**Work task a**
In the volunteering piece, what did the school library provide for the writer?

**Document excerpt**

################

Is volunteering for you? Here’s why it could be

Steve Vear

There are many people who give their time as volunteer and millions who benefit from their selfless work.  You may yourself have benefit from the dedication of a volunteer.

 

But what motivates the volunteers themselves? What makes them dedicate their time and energy to such endeavours, and what rewards await those who heed the call to serve?

 

But what motivates people to volunteer? Often it begins with a personal story, and involves determination and resilience.

 

The starting point 

Having been born with cerebral palsy and hearing from my parents that doctors at the time believed that I wouldn’t be able to get a ‘normal’ job, go to a ‘normal’ school or indeed have a ‘normal’ life, I think there was an innate desire deep inside me, from a very early age, to buck the trend that life had seemingly already set for me.

 

My volunteering journey began while I was at secondary school. I discovered that the school library provided a safe haven for me in which I could avoid endless fights with bullies. Whilst I now appreciate this was the very start of my volunteering, it wasn’t until a new PE teacher entered the picture, that volunteering began to shape my life for the long term.

################

**Dataset**
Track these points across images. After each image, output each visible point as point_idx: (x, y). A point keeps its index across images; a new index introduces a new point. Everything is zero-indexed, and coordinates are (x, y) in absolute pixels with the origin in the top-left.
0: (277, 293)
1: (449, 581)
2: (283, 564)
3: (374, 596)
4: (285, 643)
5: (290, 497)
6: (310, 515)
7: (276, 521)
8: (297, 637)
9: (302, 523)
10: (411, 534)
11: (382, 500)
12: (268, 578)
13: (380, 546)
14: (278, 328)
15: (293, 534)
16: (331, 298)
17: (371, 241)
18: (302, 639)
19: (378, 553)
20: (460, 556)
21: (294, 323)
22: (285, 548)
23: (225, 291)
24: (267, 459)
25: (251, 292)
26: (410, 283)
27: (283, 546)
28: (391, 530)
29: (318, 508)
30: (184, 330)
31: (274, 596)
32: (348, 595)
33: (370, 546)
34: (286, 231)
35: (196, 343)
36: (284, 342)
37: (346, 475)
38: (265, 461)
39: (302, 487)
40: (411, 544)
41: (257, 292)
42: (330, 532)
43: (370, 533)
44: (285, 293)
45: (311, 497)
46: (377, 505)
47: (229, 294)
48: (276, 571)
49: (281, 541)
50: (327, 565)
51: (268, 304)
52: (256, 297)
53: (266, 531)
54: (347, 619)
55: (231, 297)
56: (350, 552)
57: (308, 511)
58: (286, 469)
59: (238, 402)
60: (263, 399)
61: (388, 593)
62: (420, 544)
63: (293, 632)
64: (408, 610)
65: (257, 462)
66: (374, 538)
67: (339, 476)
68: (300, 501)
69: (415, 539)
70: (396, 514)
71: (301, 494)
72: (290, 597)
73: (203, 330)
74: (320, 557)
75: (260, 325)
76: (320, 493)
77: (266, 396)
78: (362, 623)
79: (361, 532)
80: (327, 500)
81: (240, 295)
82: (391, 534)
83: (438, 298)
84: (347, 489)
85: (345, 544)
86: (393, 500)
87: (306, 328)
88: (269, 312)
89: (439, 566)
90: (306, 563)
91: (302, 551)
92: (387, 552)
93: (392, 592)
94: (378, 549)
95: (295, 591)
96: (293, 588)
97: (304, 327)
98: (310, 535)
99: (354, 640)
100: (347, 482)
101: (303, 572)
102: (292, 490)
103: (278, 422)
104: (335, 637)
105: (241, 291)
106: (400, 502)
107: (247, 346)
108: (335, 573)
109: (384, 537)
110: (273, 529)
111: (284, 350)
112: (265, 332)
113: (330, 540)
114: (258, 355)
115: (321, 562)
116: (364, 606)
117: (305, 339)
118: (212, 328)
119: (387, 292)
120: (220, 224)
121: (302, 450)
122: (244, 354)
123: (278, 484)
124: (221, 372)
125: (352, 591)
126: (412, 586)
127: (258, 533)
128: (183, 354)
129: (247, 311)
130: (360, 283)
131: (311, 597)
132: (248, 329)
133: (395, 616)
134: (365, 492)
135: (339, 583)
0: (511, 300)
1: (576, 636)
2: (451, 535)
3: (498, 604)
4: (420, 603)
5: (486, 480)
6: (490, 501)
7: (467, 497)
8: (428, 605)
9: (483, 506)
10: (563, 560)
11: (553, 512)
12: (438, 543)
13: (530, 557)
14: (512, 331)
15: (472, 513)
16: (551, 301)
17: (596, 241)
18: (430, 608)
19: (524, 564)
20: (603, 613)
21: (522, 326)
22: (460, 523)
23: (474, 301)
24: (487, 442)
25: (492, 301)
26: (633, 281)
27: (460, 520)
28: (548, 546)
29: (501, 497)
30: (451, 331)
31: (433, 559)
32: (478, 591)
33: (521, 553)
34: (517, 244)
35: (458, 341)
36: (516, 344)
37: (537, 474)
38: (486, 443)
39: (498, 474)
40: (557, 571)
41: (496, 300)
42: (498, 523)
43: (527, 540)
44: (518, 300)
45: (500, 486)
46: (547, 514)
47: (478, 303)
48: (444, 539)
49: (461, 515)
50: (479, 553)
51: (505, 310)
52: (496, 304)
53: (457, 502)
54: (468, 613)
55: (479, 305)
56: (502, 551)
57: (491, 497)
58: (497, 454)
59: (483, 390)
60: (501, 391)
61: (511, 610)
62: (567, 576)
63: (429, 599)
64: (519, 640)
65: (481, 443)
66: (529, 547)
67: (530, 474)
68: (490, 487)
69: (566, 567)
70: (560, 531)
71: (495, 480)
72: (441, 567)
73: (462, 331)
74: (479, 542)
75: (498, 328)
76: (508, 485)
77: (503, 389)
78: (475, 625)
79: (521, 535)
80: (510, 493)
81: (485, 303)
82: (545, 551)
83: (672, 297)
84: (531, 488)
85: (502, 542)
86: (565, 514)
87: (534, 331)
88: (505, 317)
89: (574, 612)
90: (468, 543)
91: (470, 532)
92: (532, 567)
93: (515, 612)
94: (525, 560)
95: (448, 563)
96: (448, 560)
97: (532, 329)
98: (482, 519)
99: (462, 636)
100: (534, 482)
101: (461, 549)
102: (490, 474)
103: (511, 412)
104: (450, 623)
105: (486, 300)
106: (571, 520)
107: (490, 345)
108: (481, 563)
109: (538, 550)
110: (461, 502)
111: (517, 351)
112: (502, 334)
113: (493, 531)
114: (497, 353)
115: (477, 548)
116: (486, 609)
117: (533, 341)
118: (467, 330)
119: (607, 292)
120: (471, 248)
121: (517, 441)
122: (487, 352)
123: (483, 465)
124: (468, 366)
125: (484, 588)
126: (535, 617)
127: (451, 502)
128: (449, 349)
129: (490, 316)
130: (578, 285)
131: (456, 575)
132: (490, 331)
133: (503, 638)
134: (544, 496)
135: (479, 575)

################

**Work task b**
Starting at the first of the rows and stopping after the row that contains "2: (283, 564)", write those rows out again with "top-left" swapped for "upper-left" and everything else left as it is.

**Written reply a**
A safe haven in which the writer could avoid endless fights with bullies.

**Written reply b**
Track these points across images. After each image, output each visible point as point_idx: (x, y). A point keeps its index across images; a new index introduces a new point. Everything is zero-indexed, and coordinates are (x, y) in absolute pixels with the origin in the upper-left.
0: (277, 293)
1: (449, 581)
2: (283, 564)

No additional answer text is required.